Problem description:
Nothing should appear in the answer except the lines below from the line containing "have been utilising" through the line containing "Honesty – Charter", copied exactly, with pictures left out.

Dataset excerpts below:

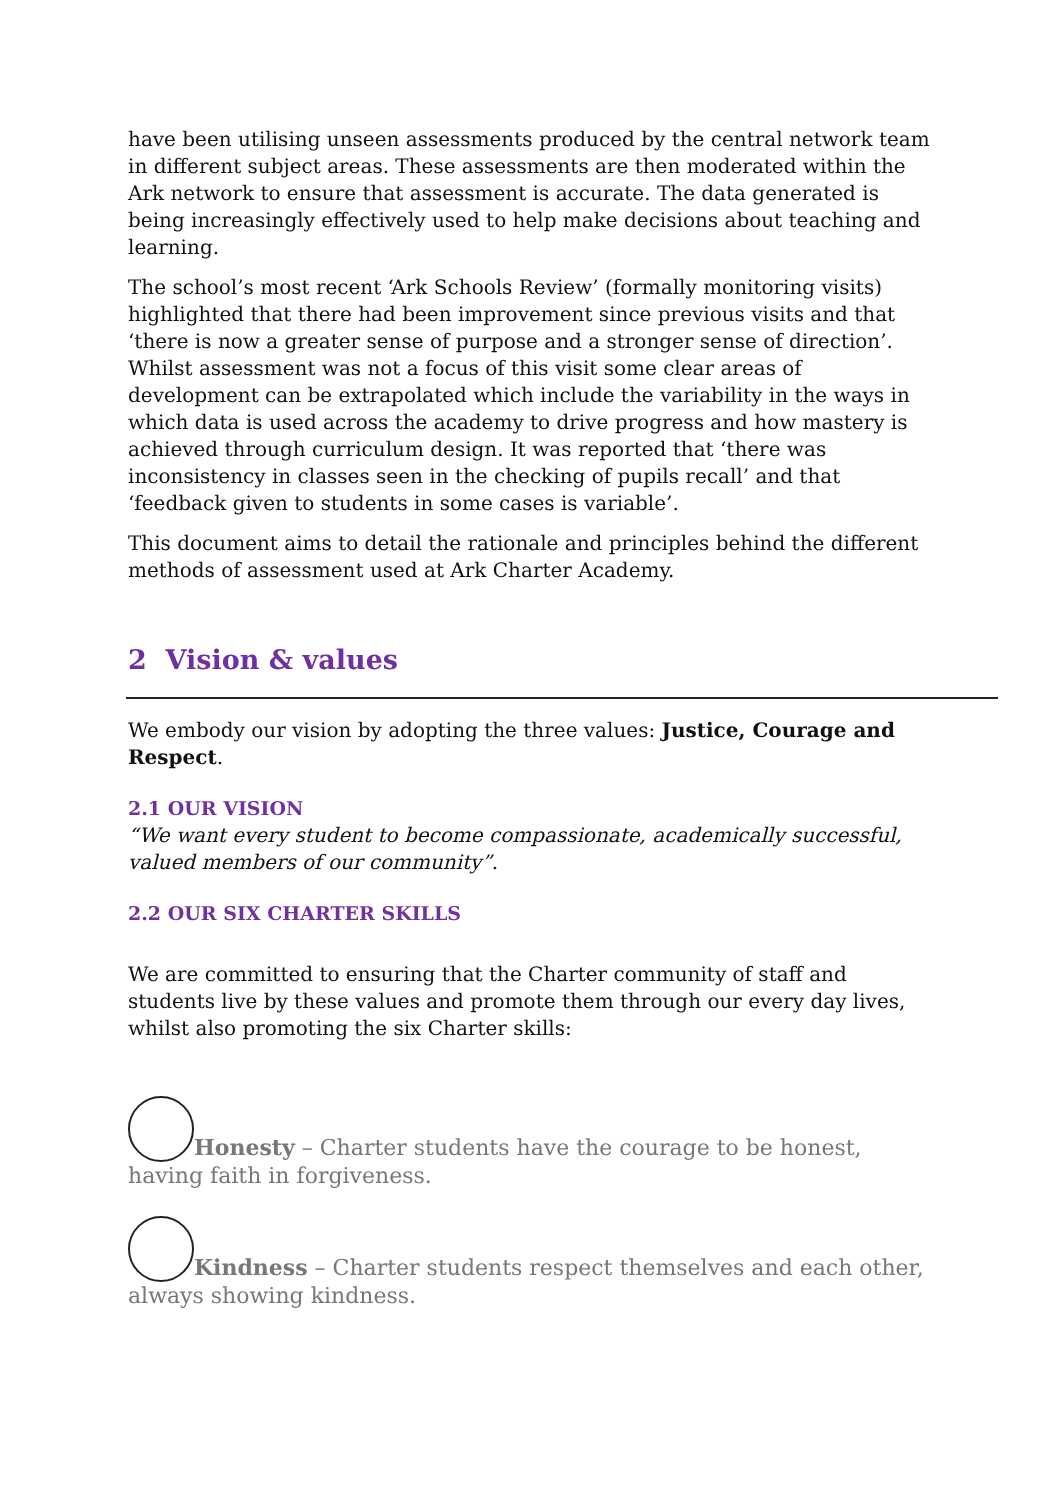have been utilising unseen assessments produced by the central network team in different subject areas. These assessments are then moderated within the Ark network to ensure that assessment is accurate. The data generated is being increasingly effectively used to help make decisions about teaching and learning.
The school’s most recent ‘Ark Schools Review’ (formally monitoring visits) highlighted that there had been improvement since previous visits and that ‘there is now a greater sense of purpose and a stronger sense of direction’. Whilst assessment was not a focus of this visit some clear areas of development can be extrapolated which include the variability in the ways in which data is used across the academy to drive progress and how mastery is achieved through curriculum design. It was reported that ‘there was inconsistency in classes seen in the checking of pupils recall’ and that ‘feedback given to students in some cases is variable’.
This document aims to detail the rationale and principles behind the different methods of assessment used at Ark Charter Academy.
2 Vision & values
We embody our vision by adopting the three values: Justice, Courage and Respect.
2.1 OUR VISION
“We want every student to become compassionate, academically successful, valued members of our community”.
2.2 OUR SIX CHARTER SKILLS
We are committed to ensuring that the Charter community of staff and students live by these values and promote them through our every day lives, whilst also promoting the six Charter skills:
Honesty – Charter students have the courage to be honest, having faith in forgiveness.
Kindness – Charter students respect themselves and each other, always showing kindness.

End of Dataset excerpts.
Dataset excerpts below:

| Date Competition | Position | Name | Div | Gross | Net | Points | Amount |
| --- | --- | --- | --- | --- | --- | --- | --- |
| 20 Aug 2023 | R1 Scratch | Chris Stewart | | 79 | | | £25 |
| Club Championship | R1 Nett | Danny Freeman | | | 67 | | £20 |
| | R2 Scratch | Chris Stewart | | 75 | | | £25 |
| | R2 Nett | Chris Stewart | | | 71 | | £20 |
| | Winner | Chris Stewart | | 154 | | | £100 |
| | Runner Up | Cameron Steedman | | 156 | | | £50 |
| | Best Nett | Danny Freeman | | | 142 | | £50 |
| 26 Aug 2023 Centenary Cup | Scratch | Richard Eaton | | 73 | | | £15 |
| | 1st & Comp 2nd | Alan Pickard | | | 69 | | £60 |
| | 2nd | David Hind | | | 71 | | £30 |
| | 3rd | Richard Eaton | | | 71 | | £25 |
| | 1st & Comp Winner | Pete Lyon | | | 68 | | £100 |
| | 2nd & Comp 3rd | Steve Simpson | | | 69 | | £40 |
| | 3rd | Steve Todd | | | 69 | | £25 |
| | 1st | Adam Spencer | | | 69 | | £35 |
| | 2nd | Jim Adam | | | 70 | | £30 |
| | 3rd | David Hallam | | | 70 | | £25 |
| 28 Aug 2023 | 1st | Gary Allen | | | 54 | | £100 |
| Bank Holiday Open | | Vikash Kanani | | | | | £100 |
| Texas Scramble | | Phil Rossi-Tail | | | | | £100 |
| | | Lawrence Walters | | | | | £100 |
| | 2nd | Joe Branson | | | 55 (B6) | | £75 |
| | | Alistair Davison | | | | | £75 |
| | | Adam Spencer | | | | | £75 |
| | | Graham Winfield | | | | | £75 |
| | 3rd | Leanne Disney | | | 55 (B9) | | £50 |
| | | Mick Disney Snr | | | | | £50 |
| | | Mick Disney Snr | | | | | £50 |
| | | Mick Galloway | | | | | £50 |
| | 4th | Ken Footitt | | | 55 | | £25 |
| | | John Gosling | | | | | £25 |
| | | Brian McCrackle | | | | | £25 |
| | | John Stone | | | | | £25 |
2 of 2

End of Dataset excerpts.

Response below:
have been utilising unseen assessments produced by the central network team in different subject areas. These assessments are then moderated within the Ark network to ensure that assessment is accurate. The data generated is being increasingly effectively used to help make decisions about teaching and learning.
The school’s most recent ‘Ark Schools Review’ (formally monitoring visits) highlighted that there had been improvement since previous visits and that ‘there is now a greater sense of purpose and a stronger sense of direction’. Whilst assessment was not a focus of this visit some clear areas of development can be extrapolated which include the variability in the ways in which data is used across the academy to drive progress and how mastery is achieved through curriculum design. It was reported that ‘there was inconsistency in classes seen in the checking of pupils recall’ and that ‘feedback given to students in some cases is variable’.
This document aims to detail the rationale and principles behind the different methods of assessment used at Ark Charter Academy.
2 Vision & values
We embody our vision by adopting the three values: Justice, Courage and Respect.
2.1 OUR VISION
“We want every student to become compassionate, academically successful, valued members of our community”.
2.2 OUR SIX CHARTER SKILLS
We are committed to ensuring that the Charter community of staff and students live by these values and promote them through our every day lives, whilst also promoting the six Charter skills:
Honesty – Charter students have the courage to be honest, having faith in forgiveness.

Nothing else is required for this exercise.